Counting binary matrices with given row and column sums

Abstract:

This paper is concerned with the calculation of certain numbers $sb(\bar p)$, $b(\bar p,\bar q)$ related to combinatorial problems and graph theory. $\bar p,\bar q$ are vectors of nonnegative integers, and $sb(\bar p)$ is the number of labelled graphs with vertex degree sequence $\bar p$, or equivalently, the number of 0-diagonal, symmetric, binary matrices with row sum $\bar p$. Similarly, $b(\bar p,\bar q)$ is the number of binary rectangular matrices with row sum $\bar p$ and column sum $\bar q$. The numbers also appear as coefficients in the expansions $\Pi (1 + {x_i}{x_j})$, $\Pi (1 + {x_i}{y_j})$. Explicit (i.e., nonrecursive) formulas for $sb(\bar p)$, $b(\bar p,\bar q)$ are developed, together with an analysis of their complexity.

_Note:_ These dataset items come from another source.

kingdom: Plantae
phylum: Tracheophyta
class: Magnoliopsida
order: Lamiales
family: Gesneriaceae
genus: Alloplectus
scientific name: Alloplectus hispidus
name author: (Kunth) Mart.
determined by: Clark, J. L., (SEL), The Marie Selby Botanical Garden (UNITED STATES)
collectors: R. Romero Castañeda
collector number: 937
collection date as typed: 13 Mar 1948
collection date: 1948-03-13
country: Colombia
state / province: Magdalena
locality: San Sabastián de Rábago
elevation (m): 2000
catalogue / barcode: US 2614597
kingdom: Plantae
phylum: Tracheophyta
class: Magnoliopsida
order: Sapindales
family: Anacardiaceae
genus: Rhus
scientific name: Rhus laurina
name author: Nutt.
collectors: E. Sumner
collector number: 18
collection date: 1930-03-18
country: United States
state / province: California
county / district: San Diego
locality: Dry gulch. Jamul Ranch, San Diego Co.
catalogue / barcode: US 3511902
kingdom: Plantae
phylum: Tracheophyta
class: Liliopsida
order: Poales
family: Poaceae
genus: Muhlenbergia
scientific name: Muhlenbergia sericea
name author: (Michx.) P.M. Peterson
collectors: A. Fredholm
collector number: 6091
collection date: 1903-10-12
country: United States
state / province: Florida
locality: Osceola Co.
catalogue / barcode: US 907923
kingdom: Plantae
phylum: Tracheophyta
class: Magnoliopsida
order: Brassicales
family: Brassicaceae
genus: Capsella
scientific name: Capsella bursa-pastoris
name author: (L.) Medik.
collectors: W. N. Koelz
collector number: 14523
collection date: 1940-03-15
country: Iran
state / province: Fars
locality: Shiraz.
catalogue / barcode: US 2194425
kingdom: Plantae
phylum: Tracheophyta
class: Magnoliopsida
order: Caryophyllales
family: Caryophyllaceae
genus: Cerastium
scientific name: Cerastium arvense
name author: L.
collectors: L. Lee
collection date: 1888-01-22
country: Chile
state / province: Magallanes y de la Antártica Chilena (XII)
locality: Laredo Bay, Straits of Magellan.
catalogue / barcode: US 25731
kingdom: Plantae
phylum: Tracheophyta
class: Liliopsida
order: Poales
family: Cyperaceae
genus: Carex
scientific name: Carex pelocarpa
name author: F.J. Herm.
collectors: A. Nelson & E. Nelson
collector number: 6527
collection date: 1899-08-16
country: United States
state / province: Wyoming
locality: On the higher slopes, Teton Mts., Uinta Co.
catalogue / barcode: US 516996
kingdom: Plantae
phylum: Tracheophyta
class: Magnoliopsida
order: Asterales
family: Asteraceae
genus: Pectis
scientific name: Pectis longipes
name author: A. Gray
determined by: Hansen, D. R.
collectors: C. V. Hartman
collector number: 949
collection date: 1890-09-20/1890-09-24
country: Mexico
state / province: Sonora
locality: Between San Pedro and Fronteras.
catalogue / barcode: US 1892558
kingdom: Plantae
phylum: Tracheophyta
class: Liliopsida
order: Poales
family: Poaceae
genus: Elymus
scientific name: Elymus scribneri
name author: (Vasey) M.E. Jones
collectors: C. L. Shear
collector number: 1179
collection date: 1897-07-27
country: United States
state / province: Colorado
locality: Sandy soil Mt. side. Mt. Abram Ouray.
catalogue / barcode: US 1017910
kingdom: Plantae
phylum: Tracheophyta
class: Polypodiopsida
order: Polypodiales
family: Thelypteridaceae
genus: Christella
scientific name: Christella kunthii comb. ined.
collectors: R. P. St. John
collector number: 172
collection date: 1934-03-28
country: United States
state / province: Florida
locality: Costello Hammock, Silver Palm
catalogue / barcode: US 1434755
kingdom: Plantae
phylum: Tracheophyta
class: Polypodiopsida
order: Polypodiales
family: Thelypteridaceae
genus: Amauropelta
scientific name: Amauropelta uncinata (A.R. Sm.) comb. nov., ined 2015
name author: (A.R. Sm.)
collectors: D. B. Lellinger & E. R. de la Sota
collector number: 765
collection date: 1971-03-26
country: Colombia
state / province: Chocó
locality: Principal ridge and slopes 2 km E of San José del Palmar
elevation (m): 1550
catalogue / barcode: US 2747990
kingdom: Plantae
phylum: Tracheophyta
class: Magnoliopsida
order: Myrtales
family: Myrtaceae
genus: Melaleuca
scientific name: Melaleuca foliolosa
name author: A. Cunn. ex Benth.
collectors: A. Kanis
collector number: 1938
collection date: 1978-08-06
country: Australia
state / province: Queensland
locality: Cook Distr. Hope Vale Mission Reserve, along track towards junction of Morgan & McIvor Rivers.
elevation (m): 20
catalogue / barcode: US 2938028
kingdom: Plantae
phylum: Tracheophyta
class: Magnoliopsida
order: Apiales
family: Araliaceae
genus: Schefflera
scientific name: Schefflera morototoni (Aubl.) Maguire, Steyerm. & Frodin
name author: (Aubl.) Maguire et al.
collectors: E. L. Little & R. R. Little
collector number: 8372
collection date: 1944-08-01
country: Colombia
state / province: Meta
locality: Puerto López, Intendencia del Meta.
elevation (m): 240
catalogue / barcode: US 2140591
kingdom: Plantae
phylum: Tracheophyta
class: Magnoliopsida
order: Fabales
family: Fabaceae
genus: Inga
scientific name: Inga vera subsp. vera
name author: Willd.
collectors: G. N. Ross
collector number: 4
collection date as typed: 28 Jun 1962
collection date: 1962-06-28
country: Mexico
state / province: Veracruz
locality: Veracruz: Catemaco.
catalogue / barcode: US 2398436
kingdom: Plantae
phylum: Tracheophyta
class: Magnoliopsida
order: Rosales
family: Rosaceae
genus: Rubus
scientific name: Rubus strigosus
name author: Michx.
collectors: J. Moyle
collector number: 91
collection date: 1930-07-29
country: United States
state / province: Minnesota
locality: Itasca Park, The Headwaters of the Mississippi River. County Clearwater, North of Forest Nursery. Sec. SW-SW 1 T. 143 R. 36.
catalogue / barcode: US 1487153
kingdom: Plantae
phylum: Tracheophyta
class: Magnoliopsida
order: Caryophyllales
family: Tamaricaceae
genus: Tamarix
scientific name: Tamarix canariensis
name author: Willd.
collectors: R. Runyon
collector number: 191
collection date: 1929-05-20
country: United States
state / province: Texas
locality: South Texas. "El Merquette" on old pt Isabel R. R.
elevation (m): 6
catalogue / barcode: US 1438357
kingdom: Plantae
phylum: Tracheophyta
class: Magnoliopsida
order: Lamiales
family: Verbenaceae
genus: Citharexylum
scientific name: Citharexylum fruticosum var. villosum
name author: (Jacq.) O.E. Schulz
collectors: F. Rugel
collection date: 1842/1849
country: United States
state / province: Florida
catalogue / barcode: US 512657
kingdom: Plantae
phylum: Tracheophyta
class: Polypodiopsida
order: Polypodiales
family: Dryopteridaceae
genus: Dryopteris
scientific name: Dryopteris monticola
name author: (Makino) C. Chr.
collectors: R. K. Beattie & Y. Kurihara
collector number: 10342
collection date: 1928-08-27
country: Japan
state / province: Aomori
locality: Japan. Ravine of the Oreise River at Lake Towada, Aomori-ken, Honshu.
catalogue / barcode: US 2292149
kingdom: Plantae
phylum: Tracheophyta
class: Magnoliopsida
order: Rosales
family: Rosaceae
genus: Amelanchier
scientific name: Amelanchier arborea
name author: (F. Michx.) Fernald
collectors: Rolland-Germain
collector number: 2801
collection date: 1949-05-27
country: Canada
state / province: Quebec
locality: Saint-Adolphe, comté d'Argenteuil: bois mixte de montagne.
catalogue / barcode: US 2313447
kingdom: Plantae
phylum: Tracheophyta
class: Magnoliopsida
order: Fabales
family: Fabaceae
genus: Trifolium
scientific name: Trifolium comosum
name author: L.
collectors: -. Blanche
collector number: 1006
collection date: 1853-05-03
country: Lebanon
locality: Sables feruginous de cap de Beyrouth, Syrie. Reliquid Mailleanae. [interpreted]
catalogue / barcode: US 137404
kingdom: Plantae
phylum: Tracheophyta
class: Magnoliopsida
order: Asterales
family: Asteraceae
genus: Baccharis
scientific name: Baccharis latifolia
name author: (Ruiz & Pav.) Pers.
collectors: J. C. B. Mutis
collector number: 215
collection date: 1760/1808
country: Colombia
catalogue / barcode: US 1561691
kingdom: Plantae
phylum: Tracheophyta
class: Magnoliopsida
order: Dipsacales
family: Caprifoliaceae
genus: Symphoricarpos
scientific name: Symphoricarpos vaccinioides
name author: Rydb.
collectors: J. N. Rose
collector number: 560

Properties of $\bar p$ (or $\bar q$), such as $\max \{ {p_i}\}$, $k = \Sigma {p_i}$, $n = \# \{ {p_i} \ne 0\}$, are incorporated into a numerical invariant which measures the total "cost" (or computing time). The performance of the theory for practical calculations has been thoroughly tested. For example, with suitable restrictions on $\bar p$ one may obtain $sb(\bar p)$ for, say, $n = 20$ or $k = 30$.